The Kempeitai was the military police of the Imperial Japanese Army from 1881 to 1945. The organization also shared civilian secret police, espionage, and counter-intelligence roles within Japan and its occupied territories, and was notorious for its brutality and role in suppressing dissent. The broad duties of the Kempeitai included maintaining military discipline, enforcing conscription laws, protecting vital military zones, and investigating crimes among soldiers. In occupied areas, it also issued travel permits, recruited labor, arrested resistance, requisitioned food and supplies, spread propaganda, and suppressed anti-Japanese sentiment. At its peak at the end of World War II, the Kempeitai was an extensive corps with about 35,000 personnel.

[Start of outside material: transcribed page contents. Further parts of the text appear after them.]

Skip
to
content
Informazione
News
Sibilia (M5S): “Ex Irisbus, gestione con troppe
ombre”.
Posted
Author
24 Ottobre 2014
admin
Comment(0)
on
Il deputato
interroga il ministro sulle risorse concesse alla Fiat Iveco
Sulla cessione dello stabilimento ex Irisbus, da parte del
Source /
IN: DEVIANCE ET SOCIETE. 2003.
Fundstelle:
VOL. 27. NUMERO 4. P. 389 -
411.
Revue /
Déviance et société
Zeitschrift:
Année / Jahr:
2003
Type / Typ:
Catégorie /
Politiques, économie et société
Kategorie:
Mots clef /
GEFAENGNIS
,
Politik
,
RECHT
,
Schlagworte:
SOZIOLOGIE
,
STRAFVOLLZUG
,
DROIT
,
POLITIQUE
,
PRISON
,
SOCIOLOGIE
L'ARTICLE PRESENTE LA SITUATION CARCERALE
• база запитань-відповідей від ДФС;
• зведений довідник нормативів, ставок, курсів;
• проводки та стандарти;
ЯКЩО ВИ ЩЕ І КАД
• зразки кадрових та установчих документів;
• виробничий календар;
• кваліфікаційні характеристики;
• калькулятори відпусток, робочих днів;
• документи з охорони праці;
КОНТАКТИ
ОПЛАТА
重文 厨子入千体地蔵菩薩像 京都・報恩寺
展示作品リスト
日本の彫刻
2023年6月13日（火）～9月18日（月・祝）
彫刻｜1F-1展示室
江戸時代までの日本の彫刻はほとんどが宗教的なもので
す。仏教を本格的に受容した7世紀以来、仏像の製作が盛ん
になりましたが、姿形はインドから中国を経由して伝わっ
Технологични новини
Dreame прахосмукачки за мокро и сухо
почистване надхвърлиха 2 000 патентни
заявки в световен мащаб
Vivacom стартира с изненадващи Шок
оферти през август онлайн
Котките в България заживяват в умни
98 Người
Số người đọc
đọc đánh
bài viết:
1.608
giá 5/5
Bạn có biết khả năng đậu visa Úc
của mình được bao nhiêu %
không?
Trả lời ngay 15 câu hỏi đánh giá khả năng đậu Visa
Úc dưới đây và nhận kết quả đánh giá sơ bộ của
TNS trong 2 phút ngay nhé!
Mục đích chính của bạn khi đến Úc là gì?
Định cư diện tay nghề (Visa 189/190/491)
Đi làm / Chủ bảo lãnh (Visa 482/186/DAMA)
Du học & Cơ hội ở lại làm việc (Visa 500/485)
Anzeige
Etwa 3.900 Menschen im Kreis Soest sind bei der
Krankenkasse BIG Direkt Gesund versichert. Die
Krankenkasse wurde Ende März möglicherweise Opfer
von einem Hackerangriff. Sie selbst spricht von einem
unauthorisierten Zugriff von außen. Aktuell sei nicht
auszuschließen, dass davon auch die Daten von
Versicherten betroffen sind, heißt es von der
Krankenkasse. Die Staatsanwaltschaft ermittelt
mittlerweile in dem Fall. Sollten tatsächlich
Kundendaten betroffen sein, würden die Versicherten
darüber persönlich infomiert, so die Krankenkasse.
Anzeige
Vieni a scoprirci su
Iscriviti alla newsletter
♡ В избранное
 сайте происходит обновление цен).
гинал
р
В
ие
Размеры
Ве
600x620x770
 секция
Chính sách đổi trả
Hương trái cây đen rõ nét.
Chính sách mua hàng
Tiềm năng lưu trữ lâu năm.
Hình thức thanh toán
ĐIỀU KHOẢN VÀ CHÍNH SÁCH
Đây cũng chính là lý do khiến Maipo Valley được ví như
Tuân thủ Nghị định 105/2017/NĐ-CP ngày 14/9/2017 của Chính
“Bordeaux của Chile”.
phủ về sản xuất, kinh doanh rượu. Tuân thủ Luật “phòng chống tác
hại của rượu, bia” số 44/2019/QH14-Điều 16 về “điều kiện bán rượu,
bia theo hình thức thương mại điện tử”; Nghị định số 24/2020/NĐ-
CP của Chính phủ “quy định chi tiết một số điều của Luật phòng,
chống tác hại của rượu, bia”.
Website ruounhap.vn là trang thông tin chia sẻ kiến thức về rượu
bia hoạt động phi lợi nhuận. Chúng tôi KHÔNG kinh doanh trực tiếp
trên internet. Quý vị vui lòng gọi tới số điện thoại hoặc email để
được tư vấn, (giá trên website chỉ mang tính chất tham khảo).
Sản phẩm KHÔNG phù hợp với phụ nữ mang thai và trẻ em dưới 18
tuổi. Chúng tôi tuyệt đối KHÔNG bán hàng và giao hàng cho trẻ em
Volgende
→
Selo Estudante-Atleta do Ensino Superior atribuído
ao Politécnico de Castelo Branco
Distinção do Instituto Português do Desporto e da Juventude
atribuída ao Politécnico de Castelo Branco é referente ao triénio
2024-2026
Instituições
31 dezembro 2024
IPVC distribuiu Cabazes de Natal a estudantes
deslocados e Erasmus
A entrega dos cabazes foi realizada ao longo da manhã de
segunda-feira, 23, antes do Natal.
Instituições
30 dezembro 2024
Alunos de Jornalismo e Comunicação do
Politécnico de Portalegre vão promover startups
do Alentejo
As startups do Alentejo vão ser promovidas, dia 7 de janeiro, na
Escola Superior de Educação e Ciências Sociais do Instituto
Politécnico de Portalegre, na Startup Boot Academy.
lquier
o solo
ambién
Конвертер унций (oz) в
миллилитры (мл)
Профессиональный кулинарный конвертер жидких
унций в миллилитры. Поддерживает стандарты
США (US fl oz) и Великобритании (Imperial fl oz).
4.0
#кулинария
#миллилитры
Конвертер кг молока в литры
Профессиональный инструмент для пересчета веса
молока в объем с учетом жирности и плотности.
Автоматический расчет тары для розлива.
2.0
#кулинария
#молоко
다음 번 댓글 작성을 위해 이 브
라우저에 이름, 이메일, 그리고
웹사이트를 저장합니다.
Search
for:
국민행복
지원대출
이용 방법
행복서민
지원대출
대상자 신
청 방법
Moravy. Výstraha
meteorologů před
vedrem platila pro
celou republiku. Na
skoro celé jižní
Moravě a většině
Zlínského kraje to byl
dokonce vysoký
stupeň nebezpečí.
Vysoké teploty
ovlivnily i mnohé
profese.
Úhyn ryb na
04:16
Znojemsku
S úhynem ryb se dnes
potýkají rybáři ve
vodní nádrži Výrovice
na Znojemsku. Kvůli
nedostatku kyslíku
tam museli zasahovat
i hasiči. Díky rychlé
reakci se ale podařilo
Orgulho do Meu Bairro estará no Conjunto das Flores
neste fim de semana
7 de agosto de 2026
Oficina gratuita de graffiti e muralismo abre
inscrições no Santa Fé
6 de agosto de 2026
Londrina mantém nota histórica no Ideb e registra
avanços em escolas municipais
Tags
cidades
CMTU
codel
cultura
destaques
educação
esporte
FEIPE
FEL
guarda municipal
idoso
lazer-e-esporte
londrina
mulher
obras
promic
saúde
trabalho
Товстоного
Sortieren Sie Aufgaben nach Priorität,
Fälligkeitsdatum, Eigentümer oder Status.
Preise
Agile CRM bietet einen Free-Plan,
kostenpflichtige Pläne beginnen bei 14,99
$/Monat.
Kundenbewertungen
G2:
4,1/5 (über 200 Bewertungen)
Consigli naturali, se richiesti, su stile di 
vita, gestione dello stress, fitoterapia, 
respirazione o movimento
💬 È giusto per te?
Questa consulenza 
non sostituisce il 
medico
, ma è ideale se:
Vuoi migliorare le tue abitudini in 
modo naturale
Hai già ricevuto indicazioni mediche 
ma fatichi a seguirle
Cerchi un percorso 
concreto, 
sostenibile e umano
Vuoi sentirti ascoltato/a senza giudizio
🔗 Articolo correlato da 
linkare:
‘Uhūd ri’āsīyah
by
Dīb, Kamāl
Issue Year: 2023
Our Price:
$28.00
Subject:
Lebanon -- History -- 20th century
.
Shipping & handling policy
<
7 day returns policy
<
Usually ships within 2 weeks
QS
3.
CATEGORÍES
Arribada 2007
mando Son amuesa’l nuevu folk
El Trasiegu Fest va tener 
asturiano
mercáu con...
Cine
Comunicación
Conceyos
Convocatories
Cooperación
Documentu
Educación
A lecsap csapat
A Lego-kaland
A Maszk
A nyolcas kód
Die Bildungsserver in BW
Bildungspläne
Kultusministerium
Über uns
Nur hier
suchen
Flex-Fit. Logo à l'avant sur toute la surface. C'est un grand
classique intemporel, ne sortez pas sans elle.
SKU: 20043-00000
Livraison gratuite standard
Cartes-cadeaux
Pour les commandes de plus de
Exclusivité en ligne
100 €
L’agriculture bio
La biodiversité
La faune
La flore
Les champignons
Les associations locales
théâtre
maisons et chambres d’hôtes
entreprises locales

Founded as a small corps during the Meiji era, the size and duties of the Kempeitai grew as Japanese militarism expanded. In World War II, the organization ran Japan's prisoner of war (PoW) and civilian internment camps, known for their mistreatment of detainees, and also acted as a political police force in the military and occupied territories. It carried out torture, summary executions, and violent reprisals and massacres against civilians, as well as procuring comfort women and human test subjects for Unit 731. It was disbanded after the war, and many of its leaders were tried and convicted of war crimes.
While institutionally part of the Army, the Kempeitai also discharged limited military police functions for the Imperial Japanese Navy. A member of the Kempeitai corps was called a kempei (憲兵).
The Kempeitai was established on 4 January 1881, during the Meiji era, by order of the Great Council of State as part of a broader modernization and Westernization of the Japanese military. Initially, the organization was an elite corps of 349 men, and was tasked with the narrow role of enforcing the new army conscription legislation.